Selamat Berkunjung

Respon dan Masukan Anda dapat Meningkatkan Kualitas Penulis

Minggu, 04 Desember 2016

Bunga Rampas





Dengan langkah tergesa, Budi mengejar waktu untuk sampai ke lokasi. Keringat yang mulai memperlihatkan wujudnya pada sela-sela kemeja tak dihiraukan olehnya. Melangkah, dengan irama yang semakin cepat. “Pake segala ban kempes, sial!” Ketus dalam hati yang semakin mempercepat langkahnya.


“Yaampun si Budi HP-nya ketinggalan. Andre!! Cepetan bawain HP Ka Budi. Siapa tau masih di depan gang!!” Andre yang mendengar teriakan Ibunya langsung berbegas lari dengan kecepatan yang biasa ia gunakan ketika mengambil nilai lari 100 meter di sekolah. “Kaaa!!! Ini HP lu ketinggalan!!” Beruntung jalur rumah Budi hanya satu jalan untuk menuju pangkalan ojek. “Ini dari tadi Ka Nur nge-BBM­ terus.” Tanpa basa-basi ucapan terima kasih, Budi langsung membuka BBM-nya. 

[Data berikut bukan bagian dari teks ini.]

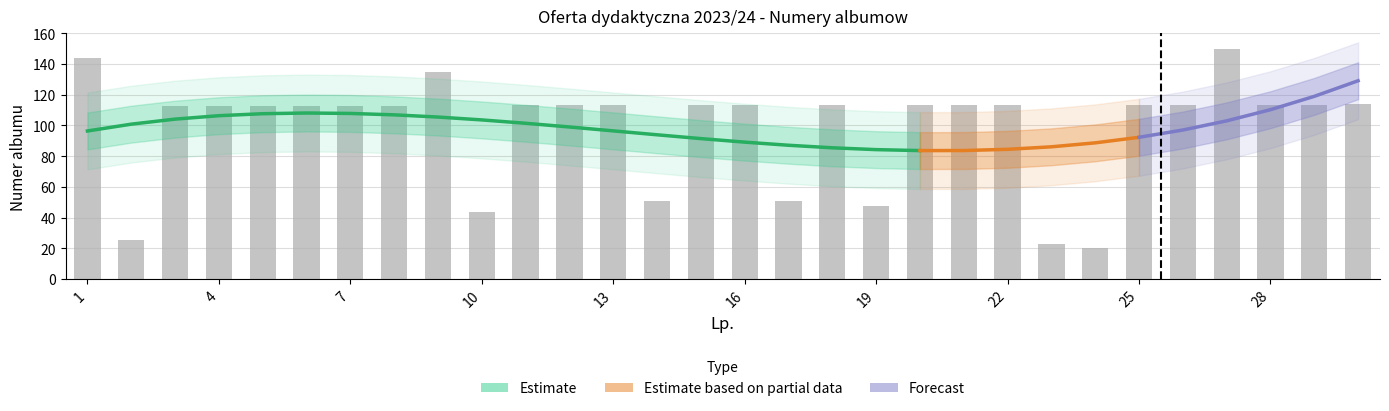

What is the maximum value shown in the chart?

150.0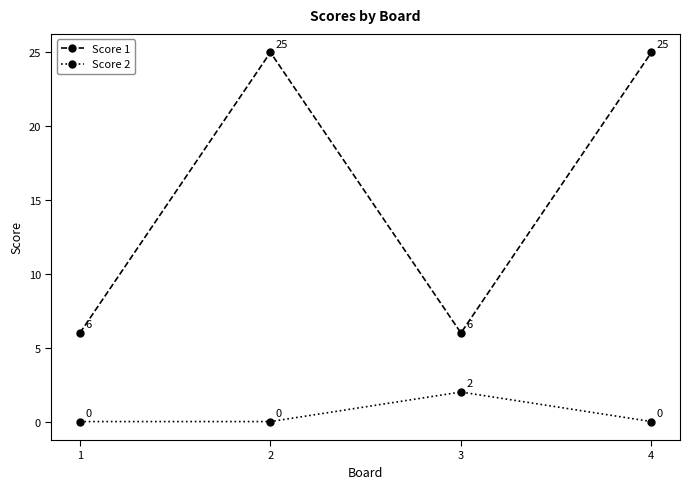

Reading left to right, transcribe all the data shown in this chart.

Score 1: 6	25	6	25
Score 2: 0	0	2	0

“Ah gila!! Pesenin gue ojek online dong Ndre!”

Andre merogoh saku celananya. Namun sayang, Andre terbiasa menggunakan celana training yang tidak ada saku celana. “Hehe gue gak bawa HP, Ka.”

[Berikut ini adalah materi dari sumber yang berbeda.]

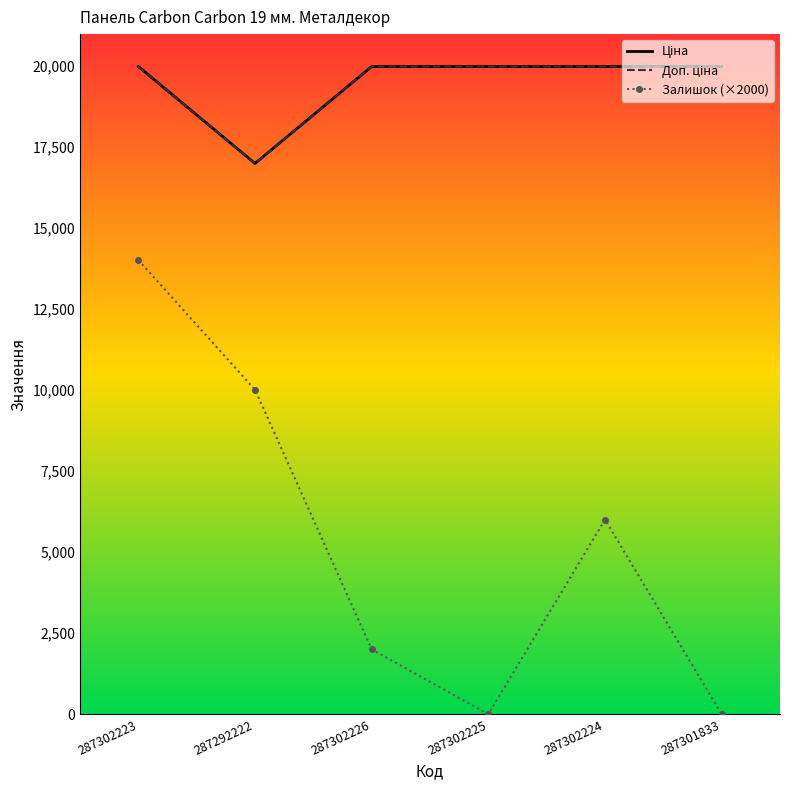

How many data points in Ціна are above 19964?

5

Tanpa aba-aba, tanpa hitungan wasit maupun peluit tanda mulai, Budi langsung berlari melebihi kecepatan Andre.  “Lah, bisa lari juga tuh orang.”

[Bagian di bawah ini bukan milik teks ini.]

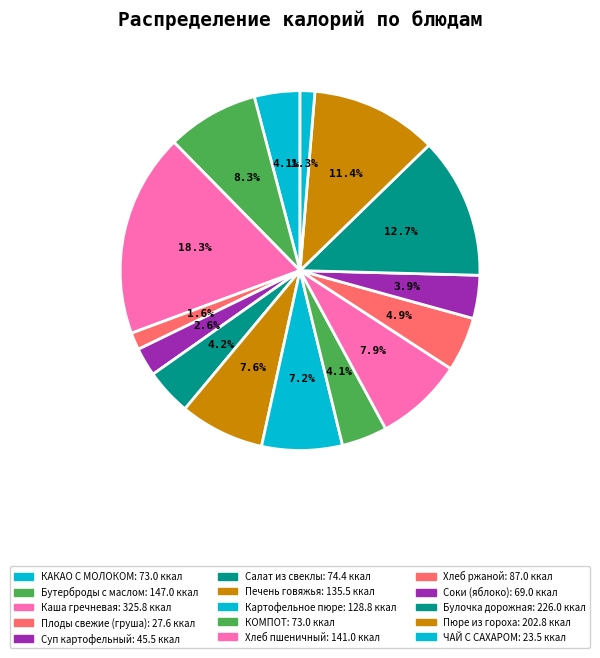

How many segments does this pie chart have?

15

Budi. Kau semalam suntuk tak dapat tidur memikirkan rencana, namun sayang Kau tak mempersiapkannya dengan matang.

Tukang ojek yang setia dengan pangkalannya kebingungan melihat kawan bermain kartu remi sampai larut malam berlari dengan cepat. “Lu ngapa, Bud?” Tanpa jawaban konfirmasi atas pertanyaannya, Budi langsung duduk di atas jok kawan bermain kartunya itu. “Udeh cepetan anterin gue ke Condet!”

“Gak bisa lebih cepet apa Lu?”

“Ini udeh mentok, Bud.”

“Gue tambah ceban dah, kebut!”

 “Oke, Bud! Pegangan!”

Dengan kecepatan 80km/h ojek itu melaju, menyalip dan menerobos lampu merah. Tak peduli dengan kepala yang tak dibungkus dengan helm, yang penting sampai pada tujuan.

“Kiri. Pertigaan depan belok kanan, terobos aja lampu merahnya”

“Turunin gue di depan lapangan depan. Duitnya ntar malem ya, gue gak bawa duit lebih nih.”

Dengan tergesa, Budi turun dari motor. Membayar jasa ojek dengan DePe janji dan ucapan terima kasih. Bergegas melangkah, sambil mengetik pesan pada Nur. “Lu dimana? Gue di gang nih.”

“Masuk aja, Bud.” Balasan Nur membuat hati Budi ciut. Tambah lagi suara musik dangdut dengan lagu Belah Duren makin membuatnya melangkah layu. Tatapan orang yang sering melihat Budi dulu sering kemari, bingung atas kehadirannya. Dibalasnya tatapan itu dengan senyum paksa dari Budi. Di ujung jalan, Budi melihat Nur, Nur membalas tatapan Budi dengan senyum yang penuh arti. Nur yang melihat Budi berjalan dengan layu mendekat, menepuk pundak budi yang mana kemejanya telah lusuh oleh keringat. “Bau apek Lu, Bud!” Budi hanya membalas dengan senyum. Nur yang tak mampu melihat wajah Budi karena terlalu tinggi tubuhnya serta keberaniannya membuat Ia menunduk sambil mencari minyak wangi untuk menghilangkan bau apek tubuh Budi. 

“Angkat tangannya!” Suruh Nur pada Budi yang diikuti dengan semprotan minyak wangi. 

“Udah rame kan, Bud? Lu kelamaan sih! Niat Lu buat bilang ‘TIDAK’ udah gak bisa. Sekarang Lu beli amplop dulu deh. Abis itu kita masuk. Senyumnya gak usah dipaksain gitu. Ikhlas, Bud!! Bunga udah bukan milik Lu lagi!”